Bunham and Jagan are turning in their graves
February 3, 2007
While Bharrat Jagdeo is basking in the glitter of London , poor Burnham and Jagan are turning in their graves.
The two former Presidents of Guyana must be appalled at the level of mendicancy to which this nation has descended, best epitomized by the so-called Sunset Legislation that was tabled last Monday in the National Assembly.
What an inauspicious beginning to the first legislative sitting of the National Assembly! How offensive to our independence that the first piece of legislation to be tabled in the Ninth Parliament was legislation that stands as an affront to our national sovereignty.
Imagine a proposed law under which the Guyana Revenue Authority becomes a reporting arm of the CWC committee in the sense that it obligates the tax agency to inform the CWC 2007 Inc. of the detention of goods, and allows the CWC 2007 some 21 days to file an injunction blocking importation. This is a clear case of placing the cart before the horse.
It was commendable that the President has not activated, for this term, the Ministry of Parliamentary Affairs. It is now expected that this ministry would be best located as a department in the Ministry of Foreign Affairs, because it would seem as if most of the legislation that is being passed today is externally directed.

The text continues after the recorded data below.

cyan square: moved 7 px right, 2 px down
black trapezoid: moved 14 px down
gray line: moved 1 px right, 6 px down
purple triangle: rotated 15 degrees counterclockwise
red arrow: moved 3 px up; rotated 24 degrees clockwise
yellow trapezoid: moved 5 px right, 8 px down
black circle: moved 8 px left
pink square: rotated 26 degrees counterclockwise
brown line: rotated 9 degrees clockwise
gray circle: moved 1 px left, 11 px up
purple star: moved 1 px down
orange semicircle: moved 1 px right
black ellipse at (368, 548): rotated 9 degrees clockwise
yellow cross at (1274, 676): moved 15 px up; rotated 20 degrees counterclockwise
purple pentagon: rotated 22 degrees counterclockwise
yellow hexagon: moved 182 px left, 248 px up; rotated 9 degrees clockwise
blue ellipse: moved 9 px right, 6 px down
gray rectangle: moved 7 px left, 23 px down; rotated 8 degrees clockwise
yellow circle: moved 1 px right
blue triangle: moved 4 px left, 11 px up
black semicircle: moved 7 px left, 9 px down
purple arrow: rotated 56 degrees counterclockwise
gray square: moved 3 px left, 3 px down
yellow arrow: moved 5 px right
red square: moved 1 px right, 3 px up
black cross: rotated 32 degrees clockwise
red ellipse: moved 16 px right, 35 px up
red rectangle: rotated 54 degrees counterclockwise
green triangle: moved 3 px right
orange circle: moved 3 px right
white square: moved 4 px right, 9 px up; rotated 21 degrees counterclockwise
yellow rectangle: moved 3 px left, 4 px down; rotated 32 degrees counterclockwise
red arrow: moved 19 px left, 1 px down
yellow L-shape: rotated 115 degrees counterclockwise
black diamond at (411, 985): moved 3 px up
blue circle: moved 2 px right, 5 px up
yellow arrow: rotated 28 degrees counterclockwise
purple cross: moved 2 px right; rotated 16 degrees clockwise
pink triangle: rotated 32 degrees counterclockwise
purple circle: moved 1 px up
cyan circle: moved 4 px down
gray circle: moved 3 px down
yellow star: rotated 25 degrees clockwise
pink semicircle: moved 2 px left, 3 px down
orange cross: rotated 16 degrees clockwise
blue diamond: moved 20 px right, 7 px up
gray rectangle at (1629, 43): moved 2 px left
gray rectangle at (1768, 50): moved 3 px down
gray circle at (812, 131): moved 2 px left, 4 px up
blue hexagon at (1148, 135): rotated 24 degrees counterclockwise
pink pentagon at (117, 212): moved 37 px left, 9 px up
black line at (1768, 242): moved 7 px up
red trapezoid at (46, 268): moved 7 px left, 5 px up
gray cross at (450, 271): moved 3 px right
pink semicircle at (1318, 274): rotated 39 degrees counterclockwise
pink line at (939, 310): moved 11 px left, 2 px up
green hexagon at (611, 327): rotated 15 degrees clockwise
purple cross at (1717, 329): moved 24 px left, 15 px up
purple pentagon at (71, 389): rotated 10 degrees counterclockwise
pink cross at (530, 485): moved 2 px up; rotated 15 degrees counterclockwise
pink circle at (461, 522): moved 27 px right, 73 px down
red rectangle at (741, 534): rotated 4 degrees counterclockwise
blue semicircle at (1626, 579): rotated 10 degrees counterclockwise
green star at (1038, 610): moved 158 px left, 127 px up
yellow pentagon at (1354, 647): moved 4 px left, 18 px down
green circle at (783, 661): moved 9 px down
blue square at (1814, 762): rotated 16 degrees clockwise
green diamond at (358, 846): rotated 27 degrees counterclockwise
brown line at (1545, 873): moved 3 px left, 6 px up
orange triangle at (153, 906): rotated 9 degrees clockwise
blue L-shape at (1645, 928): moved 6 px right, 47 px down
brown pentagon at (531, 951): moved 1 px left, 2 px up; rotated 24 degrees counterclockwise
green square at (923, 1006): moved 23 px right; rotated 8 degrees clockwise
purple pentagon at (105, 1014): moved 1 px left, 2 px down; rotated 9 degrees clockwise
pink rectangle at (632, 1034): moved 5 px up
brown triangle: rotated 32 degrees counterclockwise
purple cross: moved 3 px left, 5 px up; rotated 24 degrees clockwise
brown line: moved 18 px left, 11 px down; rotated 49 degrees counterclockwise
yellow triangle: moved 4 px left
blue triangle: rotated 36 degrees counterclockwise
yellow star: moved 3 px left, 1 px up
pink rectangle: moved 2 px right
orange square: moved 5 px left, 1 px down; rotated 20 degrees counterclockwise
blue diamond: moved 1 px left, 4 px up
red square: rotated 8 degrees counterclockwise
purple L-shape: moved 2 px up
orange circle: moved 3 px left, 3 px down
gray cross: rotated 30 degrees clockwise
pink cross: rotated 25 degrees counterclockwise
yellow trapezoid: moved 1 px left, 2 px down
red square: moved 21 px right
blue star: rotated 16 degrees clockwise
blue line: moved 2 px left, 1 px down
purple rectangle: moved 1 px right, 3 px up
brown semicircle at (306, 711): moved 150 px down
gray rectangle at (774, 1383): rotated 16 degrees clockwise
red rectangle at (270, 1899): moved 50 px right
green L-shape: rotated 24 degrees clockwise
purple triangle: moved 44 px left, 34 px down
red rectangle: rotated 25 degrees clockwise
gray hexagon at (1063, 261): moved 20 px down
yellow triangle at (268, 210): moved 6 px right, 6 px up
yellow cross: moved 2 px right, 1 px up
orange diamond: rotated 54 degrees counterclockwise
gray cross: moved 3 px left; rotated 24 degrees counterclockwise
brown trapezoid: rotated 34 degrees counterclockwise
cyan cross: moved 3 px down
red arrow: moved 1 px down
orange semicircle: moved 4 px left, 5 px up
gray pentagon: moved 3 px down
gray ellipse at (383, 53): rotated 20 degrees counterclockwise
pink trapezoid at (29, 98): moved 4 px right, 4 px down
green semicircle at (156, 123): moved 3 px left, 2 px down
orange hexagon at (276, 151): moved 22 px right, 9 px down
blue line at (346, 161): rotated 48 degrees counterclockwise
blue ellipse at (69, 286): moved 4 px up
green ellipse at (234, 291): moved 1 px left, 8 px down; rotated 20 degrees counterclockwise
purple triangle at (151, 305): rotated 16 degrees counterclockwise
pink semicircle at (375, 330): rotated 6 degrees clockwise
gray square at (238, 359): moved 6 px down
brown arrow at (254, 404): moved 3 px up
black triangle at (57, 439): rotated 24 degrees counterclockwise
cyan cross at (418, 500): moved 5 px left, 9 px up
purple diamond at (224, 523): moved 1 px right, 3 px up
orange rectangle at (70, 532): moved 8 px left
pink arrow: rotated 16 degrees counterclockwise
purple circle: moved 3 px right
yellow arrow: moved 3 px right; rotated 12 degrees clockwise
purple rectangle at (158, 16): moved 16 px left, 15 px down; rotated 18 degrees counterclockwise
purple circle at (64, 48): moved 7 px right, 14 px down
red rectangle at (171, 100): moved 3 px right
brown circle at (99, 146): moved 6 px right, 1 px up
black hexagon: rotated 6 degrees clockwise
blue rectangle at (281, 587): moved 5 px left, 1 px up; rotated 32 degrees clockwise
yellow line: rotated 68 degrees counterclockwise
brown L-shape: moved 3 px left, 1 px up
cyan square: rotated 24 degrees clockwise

From the country's recent financial laws, to the recent legislation dealing with trafficking in persons, right through to last Thursday's Sunset Legislation, Guyana 's legislative agenda is more responsive to external obligations that it is to domestic imperatives.
The recent tabling of Sunset Legislation begins the process of honouring our obligations to host Cricket World Cup 2007. However, the question that needs to be asked is whether the compromising of our sovereignty is worth the supposed economic benefits that would flow our way from this tournament.
For years, Guyana has not been able to protect its singers from copyright infringement. Local and foreign music is being openly pirated in the country, and other forms of property rights protection are virtually non-existent. Yet, lo and behold, we are now reading about the million-dollar fines that will be levied for violations of marketing rights for the tournament.
There has been talk, also, though not in the legislation, about the need to make the entire Caribbean one country for this entire tournament. For years now, there has been only talk about free movement within the region, yet it is being suggested that we may well have legislation to treat the entire Caribbean as one country for the duration of Cricket World Cup 2007. In one swipe, we can integrate the entire Caribbean .
I can understand the position of the sponsors of this major tournament. They have an investment to protect. They want to guarantee that these investments are protected. They, therefore, demanded and got legislation to protect their investments.
The problem is why did Guyana simply accept these proposals that were requested. No self-respecting sovereign country will simply roll over and concede to legislation that constitutes an affront to its self-respect.
The fines in the Sunset Legislation are extremely punitive. They stand out in stark contrast to existing fines that are levied in our courts, and also in contrast to the absence of protection for local musicians and others demanding copyright protection.
There is one thing which I am certain about: neither Cheddi nor Burnham would have tolerated this sort of legislation.
Burnham, had he been alive today, could have been expected to tell the organizers to take their tournament elsewhere. He would not have tolerated being dictated to with all those requirements that have to be met to host the tournament. Burnham would have simply told the organizers that they would have had to make do with what the average citizen had to put up with, and therefore all these special requirements that are being demanded would have been dismissed outright.
I doubt, also, whether Cheddi would have tolerated all these demands. He would not have been in as dominant a position as Burnham's, but he, too, would have been offended by the legislation. He would have asked for a common position, I believe, from his Caricom partners.
World Cup 2007 may be the biggest thing to have hit Guyana , but is it worth the price that we have to pay as a country?
Can the Local Organizing Committee come up with a minimum figure that Guyana will earn for hosting this tournament? We are passing laws to protect the tournament's marketing laws, but just what will we be gaining from the use of this beautiful part of the world?
And just who is going to police this Sunset Legislation when there is already a heavy demand on the limited human resources at our disposal?